(Data to process Opens)

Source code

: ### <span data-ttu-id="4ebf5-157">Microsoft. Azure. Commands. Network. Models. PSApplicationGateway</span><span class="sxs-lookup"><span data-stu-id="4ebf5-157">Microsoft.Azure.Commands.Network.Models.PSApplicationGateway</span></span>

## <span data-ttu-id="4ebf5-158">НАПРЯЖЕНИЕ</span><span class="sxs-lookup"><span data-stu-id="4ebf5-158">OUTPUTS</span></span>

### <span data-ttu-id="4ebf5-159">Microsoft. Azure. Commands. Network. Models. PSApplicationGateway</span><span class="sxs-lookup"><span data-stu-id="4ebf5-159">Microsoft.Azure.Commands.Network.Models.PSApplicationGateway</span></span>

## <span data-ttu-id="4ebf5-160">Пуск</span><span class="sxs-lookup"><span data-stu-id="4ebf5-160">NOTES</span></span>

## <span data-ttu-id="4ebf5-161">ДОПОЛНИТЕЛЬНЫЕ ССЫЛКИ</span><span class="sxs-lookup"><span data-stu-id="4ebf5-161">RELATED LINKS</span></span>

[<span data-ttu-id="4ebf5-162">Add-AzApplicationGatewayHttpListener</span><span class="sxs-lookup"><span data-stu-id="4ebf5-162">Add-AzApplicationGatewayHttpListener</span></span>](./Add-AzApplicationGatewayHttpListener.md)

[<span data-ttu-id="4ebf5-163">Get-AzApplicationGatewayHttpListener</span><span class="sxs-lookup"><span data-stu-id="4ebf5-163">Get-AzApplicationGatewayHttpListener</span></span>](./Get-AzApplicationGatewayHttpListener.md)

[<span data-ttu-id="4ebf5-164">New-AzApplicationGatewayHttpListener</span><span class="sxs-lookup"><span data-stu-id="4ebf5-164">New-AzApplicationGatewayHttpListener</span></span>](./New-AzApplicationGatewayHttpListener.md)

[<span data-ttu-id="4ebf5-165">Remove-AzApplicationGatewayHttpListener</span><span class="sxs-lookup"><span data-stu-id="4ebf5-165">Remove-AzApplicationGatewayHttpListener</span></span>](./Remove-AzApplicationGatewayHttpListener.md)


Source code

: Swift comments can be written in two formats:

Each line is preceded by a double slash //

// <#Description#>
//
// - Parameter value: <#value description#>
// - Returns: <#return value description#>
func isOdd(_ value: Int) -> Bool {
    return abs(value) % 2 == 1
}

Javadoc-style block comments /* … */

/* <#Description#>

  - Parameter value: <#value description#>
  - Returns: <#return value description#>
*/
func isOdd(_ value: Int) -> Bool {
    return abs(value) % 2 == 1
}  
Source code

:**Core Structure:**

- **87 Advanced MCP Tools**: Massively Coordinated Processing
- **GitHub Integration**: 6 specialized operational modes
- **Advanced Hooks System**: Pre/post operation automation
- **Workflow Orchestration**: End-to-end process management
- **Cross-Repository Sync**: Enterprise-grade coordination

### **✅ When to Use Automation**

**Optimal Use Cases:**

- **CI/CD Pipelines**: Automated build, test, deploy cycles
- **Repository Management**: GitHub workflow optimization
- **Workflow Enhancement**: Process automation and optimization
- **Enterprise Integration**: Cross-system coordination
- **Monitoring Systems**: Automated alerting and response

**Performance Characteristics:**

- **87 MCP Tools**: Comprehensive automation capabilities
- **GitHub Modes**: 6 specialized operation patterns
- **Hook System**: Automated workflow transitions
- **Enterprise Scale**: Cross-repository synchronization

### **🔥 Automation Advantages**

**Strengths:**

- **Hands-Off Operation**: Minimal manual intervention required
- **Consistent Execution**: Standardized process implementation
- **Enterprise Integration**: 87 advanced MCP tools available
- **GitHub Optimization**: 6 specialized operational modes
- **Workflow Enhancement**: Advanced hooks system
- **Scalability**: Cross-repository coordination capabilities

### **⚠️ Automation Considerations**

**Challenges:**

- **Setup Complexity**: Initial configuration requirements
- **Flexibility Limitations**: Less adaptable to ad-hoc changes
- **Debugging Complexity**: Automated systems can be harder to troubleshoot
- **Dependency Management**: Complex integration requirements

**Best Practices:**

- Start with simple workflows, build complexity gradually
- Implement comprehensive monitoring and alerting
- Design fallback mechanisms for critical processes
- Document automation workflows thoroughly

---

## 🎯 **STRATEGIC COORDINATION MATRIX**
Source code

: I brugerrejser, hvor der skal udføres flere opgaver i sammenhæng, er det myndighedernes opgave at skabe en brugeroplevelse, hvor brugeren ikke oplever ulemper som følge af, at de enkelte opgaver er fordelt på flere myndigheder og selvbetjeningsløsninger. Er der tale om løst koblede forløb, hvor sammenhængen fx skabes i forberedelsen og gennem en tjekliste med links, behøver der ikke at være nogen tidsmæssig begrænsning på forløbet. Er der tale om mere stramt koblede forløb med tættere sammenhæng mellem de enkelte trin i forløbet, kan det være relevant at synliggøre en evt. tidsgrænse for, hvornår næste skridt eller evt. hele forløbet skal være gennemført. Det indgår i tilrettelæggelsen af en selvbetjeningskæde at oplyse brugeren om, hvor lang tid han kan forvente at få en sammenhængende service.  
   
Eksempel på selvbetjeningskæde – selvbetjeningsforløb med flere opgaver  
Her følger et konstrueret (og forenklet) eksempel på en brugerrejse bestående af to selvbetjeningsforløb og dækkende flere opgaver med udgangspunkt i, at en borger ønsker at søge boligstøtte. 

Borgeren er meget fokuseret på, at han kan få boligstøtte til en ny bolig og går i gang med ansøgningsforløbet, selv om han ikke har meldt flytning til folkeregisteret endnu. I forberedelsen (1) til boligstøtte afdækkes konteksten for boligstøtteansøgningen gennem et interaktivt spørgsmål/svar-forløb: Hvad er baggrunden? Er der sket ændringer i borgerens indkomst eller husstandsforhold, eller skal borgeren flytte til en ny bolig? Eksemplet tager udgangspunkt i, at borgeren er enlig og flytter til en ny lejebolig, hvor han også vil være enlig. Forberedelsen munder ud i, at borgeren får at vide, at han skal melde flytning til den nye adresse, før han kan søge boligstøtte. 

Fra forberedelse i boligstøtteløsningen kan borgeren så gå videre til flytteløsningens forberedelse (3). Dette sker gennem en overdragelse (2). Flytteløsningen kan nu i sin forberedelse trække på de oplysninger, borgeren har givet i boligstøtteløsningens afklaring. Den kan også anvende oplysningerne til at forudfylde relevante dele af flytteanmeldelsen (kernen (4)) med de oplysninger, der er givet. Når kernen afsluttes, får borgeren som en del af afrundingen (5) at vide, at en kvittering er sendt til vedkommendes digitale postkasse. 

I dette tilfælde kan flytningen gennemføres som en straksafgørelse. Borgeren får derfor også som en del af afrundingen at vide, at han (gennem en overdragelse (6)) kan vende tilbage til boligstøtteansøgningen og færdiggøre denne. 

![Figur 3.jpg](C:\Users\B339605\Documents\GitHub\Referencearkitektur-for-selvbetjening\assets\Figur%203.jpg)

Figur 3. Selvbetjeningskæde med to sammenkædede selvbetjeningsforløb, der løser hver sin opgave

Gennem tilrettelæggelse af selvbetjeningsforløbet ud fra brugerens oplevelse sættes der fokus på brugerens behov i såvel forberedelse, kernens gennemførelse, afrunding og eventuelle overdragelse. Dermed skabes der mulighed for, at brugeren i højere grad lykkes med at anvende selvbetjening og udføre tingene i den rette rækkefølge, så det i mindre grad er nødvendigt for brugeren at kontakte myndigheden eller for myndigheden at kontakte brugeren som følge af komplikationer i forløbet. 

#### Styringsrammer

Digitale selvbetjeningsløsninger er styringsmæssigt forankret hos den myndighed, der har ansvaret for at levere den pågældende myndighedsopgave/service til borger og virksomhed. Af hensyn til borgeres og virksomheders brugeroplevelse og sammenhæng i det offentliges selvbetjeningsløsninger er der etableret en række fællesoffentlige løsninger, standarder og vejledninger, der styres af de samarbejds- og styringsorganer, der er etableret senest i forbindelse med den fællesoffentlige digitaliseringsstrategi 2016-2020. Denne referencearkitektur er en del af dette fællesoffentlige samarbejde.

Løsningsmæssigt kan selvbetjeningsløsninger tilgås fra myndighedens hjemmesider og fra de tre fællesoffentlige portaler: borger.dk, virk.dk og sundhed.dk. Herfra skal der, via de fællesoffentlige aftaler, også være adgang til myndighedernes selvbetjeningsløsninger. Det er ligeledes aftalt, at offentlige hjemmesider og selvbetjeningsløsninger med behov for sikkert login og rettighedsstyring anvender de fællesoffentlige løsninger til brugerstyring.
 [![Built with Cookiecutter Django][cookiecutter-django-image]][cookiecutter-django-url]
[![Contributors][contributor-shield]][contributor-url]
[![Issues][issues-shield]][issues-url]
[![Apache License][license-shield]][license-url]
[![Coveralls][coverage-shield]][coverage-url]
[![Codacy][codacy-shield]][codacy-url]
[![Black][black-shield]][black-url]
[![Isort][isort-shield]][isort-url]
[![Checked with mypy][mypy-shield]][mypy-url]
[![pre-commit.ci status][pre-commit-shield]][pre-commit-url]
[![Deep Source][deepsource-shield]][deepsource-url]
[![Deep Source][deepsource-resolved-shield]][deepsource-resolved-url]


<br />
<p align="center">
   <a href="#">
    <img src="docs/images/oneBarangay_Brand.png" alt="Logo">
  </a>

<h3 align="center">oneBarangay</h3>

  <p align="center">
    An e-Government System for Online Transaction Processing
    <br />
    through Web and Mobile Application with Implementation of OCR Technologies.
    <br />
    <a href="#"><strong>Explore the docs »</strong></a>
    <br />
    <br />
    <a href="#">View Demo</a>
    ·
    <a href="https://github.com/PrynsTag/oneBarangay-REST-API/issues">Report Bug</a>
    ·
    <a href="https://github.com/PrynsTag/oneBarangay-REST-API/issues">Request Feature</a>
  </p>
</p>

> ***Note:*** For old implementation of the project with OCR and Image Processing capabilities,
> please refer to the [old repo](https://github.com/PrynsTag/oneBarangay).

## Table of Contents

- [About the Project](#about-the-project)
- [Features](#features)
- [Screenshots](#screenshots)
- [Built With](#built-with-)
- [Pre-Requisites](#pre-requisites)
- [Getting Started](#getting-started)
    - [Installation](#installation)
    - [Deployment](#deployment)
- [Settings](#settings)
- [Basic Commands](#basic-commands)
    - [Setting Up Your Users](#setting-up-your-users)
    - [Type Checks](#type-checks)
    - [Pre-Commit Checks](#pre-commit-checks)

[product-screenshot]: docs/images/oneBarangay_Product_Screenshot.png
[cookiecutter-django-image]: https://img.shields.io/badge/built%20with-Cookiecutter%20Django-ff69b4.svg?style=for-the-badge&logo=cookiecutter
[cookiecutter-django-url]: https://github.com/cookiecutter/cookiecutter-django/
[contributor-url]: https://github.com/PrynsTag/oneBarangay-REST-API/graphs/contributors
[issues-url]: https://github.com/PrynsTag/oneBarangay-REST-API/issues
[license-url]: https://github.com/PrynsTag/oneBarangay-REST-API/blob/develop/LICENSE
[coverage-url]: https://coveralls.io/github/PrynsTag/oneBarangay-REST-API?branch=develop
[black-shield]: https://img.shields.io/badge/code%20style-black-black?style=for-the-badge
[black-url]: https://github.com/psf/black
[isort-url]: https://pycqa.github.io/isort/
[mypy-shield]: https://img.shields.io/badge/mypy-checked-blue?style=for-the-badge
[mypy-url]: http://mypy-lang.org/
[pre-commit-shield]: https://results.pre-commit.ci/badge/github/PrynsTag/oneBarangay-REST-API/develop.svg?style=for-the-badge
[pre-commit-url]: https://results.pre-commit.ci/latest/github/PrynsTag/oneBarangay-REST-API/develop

(Data to process Closes)

▶ [What to produce]: Going through the records above line by line, count those that hold the word "center", and answer with the number only.

▶ [Written response]: 3